In typical artistic or game evolution, you see the components of the current game reimagined OR polished in the next game. The DNA is there, but typically, designing forward means not worrying so hard over cleaving to the original concept. New ideas can be brought in. Keep in mind that the very idea of the Fantasy genre has radically evolved since the 70s and 80s. Sword and sorcery white dudes killing thinly-veiled non-white cultures (Conan) are long gone. Even our idea of Tolkien is radically different, turning to the Peter Jackson movies. That wizard fights with a sword. Those fighters can summon ghost armies or run up elephants or shrug off dozens of orcs on top of them. Not to mention the rise of anime in the West. Overall, Fantasy is just a lot different.
Contemporary D&D is a terrible for trying to capture anything else in Fantasy. It used to be the game where all Fantasy ideas came and nestled. However, it has failed to keep up with the zeitgeist. My inspirations in the form of Sanderson, Dark Souls, and even Martin's works just cannot be replicated in D&D. It can't even really be aped all that well.

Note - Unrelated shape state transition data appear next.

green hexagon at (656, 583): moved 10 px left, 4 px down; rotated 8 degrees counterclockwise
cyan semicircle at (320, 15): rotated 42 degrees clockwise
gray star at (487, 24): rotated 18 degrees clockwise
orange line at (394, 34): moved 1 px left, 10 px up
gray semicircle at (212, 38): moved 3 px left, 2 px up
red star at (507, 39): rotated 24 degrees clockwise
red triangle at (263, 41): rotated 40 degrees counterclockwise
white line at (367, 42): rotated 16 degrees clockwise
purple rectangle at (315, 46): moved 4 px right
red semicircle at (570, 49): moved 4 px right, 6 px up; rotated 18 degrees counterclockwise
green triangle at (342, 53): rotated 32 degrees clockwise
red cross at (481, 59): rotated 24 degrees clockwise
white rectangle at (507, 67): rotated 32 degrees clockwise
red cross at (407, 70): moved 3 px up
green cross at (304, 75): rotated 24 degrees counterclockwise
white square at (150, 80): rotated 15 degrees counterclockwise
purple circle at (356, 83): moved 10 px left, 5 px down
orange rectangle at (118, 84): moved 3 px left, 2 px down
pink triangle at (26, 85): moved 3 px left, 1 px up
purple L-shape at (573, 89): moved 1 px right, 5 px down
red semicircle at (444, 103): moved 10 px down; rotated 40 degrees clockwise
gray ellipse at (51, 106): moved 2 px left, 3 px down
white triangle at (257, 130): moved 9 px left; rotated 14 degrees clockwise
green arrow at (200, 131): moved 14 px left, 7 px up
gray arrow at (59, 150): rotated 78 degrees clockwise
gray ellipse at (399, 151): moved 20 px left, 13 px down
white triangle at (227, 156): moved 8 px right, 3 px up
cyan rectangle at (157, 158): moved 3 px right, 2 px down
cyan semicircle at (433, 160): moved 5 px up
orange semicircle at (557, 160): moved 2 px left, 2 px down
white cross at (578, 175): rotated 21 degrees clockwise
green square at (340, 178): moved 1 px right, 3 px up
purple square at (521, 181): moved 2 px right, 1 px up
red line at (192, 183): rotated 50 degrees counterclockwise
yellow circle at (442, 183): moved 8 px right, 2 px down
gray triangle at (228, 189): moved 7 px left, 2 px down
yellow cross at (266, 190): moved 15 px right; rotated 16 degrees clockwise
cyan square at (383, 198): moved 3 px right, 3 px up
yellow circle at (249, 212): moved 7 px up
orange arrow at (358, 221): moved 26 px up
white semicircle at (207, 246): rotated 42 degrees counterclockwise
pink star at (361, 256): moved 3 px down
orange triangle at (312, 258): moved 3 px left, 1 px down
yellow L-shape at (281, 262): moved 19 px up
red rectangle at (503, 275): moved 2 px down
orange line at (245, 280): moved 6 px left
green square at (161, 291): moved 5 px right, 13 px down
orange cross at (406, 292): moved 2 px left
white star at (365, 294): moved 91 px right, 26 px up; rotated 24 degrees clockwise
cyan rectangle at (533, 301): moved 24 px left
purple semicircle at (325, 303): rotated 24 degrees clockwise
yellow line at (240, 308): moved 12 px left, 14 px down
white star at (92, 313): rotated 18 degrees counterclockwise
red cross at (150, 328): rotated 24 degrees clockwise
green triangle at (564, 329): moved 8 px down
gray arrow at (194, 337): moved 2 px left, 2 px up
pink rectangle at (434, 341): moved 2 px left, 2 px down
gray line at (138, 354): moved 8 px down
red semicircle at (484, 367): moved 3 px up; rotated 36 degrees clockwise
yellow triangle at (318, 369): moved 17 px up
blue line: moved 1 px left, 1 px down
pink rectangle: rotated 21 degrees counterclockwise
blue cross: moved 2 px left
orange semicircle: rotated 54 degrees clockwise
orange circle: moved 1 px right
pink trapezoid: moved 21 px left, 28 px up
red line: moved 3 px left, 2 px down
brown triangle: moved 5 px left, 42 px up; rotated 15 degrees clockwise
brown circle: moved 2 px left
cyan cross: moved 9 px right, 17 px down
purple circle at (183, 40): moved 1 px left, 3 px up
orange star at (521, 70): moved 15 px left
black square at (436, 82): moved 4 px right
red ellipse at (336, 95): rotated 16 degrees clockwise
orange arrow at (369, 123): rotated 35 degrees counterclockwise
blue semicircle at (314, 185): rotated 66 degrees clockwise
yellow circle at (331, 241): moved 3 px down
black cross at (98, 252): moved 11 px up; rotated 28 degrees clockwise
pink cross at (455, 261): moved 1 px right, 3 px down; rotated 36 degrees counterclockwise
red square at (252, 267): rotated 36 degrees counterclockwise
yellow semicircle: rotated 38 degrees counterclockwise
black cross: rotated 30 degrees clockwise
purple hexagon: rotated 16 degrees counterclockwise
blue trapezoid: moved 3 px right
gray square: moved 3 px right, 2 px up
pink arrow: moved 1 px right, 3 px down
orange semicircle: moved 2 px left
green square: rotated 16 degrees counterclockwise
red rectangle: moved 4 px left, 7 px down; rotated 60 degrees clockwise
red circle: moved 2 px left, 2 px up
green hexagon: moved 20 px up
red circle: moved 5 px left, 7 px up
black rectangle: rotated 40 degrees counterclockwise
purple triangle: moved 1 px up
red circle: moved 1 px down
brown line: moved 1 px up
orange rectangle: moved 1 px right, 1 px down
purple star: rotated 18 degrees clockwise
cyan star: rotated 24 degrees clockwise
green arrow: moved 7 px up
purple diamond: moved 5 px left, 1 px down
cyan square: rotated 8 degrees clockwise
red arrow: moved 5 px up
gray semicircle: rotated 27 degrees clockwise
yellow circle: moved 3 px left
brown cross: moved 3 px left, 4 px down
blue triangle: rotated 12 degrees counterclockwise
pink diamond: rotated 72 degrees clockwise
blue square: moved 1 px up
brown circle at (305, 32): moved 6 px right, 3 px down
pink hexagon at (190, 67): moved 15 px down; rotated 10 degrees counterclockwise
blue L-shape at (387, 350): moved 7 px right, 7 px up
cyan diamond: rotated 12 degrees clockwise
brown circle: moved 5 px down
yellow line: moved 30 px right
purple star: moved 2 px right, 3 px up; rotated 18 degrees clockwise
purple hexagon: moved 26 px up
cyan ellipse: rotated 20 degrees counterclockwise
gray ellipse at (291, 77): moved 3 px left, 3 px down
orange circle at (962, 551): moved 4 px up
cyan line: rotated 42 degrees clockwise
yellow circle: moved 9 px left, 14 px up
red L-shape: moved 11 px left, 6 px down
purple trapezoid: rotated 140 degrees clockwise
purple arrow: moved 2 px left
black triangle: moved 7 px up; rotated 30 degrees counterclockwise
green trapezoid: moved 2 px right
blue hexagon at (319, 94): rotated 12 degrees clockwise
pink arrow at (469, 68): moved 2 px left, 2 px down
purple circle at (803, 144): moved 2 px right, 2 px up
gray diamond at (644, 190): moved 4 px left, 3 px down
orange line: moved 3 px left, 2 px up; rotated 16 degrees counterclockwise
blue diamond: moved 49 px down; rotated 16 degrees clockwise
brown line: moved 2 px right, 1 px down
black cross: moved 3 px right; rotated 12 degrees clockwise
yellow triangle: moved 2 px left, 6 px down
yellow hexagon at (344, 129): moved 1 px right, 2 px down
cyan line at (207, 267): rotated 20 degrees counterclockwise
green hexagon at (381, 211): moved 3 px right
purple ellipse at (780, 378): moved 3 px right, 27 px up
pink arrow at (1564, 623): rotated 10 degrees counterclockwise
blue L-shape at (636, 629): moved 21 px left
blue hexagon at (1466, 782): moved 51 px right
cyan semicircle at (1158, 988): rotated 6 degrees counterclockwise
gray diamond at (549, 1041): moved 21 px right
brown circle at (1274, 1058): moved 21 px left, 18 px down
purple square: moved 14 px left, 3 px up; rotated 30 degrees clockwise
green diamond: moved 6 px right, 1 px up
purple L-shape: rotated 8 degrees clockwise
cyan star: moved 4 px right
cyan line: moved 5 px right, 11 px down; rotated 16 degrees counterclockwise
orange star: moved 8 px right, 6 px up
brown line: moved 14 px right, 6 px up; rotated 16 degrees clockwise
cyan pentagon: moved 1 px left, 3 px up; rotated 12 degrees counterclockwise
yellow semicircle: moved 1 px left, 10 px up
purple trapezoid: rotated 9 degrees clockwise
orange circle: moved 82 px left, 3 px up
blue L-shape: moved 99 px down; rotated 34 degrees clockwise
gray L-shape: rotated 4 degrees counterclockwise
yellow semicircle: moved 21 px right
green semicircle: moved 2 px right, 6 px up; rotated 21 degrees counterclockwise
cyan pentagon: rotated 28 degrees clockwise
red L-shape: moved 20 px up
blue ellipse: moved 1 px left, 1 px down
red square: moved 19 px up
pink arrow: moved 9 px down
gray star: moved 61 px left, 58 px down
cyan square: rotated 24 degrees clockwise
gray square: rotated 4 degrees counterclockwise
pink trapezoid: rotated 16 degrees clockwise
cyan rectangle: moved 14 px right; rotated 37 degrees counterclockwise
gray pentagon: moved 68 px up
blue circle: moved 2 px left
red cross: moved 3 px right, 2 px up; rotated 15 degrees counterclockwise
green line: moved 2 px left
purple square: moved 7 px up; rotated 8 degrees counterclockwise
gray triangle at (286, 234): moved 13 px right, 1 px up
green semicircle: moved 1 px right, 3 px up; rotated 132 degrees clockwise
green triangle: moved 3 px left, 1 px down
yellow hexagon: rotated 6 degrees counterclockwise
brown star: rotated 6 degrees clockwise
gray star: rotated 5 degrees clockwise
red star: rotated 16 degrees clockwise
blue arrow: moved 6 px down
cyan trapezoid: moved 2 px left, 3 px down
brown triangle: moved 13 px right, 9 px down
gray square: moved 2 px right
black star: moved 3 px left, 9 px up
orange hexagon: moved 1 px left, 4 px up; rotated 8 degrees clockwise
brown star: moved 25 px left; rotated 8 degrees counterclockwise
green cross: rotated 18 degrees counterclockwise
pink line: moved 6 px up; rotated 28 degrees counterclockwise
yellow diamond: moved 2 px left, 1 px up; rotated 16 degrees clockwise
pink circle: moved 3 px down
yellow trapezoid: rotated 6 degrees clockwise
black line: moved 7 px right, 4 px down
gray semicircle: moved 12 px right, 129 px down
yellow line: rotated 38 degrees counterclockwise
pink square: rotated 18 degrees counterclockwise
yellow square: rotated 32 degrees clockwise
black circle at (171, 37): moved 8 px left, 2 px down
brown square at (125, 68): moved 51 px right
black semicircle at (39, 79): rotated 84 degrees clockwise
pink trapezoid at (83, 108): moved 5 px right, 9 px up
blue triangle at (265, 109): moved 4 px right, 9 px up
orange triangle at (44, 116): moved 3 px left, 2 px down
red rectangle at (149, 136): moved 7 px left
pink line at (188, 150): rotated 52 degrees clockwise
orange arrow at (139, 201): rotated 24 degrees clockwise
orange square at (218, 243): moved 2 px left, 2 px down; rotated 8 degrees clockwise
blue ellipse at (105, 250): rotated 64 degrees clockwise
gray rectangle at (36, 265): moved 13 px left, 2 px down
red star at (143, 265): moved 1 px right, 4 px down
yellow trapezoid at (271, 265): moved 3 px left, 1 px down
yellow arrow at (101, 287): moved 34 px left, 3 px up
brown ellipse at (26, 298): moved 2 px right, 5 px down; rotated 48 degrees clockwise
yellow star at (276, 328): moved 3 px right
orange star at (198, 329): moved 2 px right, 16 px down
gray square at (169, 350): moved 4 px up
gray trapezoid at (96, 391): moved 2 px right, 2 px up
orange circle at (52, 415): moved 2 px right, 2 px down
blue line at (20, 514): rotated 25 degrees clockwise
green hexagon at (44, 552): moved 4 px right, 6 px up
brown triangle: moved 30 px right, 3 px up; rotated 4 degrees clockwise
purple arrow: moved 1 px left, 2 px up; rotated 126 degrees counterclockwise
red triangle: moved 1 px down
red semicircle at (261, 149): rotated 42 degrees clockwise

It feels bad trying to do D&D outside of D&D without extensive homebrewing or third party support.
And the thing is, it doesn't have to be like this. We can have
@Micah's old school FIghter - Wizard - Thief - Cleric play in the same game as my power-fluid Elden Ring game. There are more than enough highly skilled designers of all stripes that WotC can hire to make such a game possible.
So frustrating knowing that D&D is chained like it is, when it could be so much more without really losing anything at all.